The National Treasury Management Agency (NTMA) confirmed the "temporary deposit" yesterday afternoon, after figures from the Central Bank of Ireland showed a €20bn decline in the banks' liquidity support.
The €19bn of Government deposits came from Ireland's international bailout fund and is earmarked for recapitalisation of AIB, Bank of Ireland, Irish Life & Permanent and EBS.
"On or before July 31, the deposits will be returned to the State to provide the funds necessary for the recapitalisations," the NTMA said, adding that the deposits had "no unusual features".
The deposit injection was a "practical step" and not a condition of the €85bn bailout agreed with the European Commission, the European Central Bank and the International Monetary Fund, sources said.
The Government had drawn down some €17.8bn of bailout funds by the end of March, a schedule that was hammered out when the banks' recapitalisation was due to take place at the end of March.
The commercial banks offer better deposit interest rates than the Central Bank of Ireland, so a decision was taken to hold the money in the four of them.
The authorities are also likely to have been mindful of the fact that the deposit injection would play well in Frankfurt since it would ease banks' massive dependence on last-resort central bank money.
The NTMA declined to reveal how the deposits were split between the four banks. Spokespersons for AIB and Bank of Ireland also declined to comment on how much their institutions had received.

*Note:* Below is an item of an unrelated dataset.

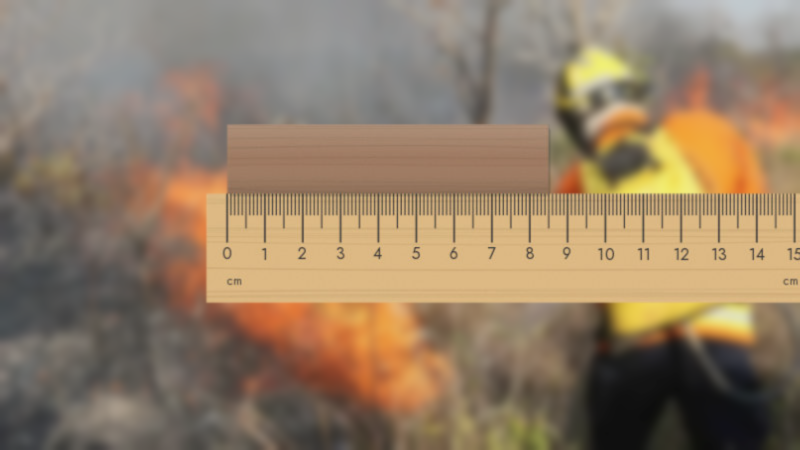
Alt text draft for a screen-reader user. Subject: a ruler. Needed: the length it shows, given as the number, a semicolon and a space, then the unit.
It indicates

Investors may push individual banks to disclose how much they got at the half-year results point, if the figures have not been revealed at that stage. Spokespersons for the banks declined to comment on this.

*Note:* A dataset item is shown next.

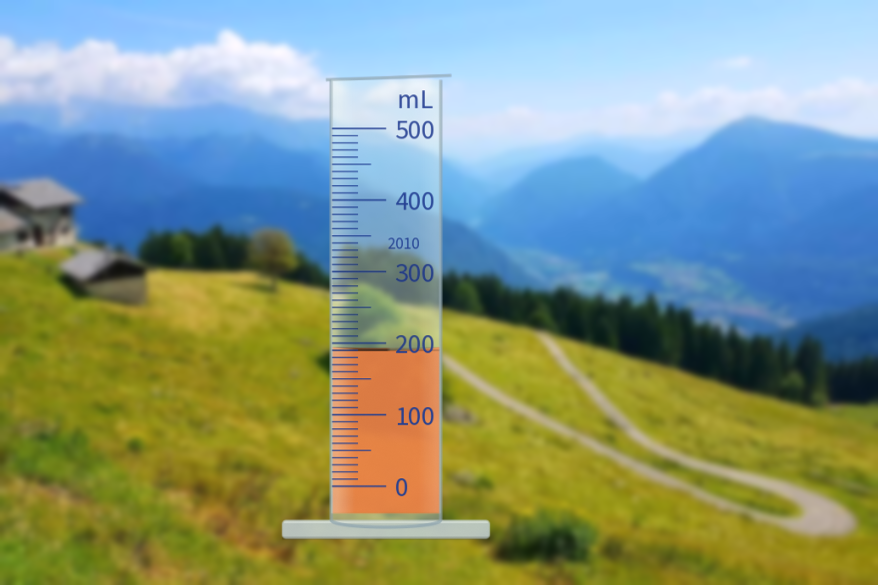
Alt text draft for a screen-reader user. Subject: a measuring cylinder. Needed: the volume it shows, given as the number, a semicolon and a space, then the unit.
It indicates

Yesterday's Central Bank of Ireland data showed Irish banks' dependence on "emergency" liquidity from it dipped from €66.8bn on March 25 to €54.1bn on April 29.
This is paid out by the Central Bank, which borrows the money from the ECB and lends it on locally. All "emergency" liquidity is covered by an "explicit" government guarantee.
Irish banks' reliance on direct ECB money also dipped in the month to April 29, falling from €114.5bn to €106.1bn.
The figures cover all banks regulated in Ireland; data breaking out the ECB drawings of the six bailed-out banks will be available in about a fortnight.
ECB President Jean-Claude Trichet has repeatedly expressed concerns about "addicted" banks that have become hooked on cheap central bank money,
But the ECB's response to the latest bank bailout plan gave a clear sign that it will not turn the tap off on money for the Irish banks. The Frankfurt-based institution issued a statement saying it would "continue to provide liquidity to banks in Ireland".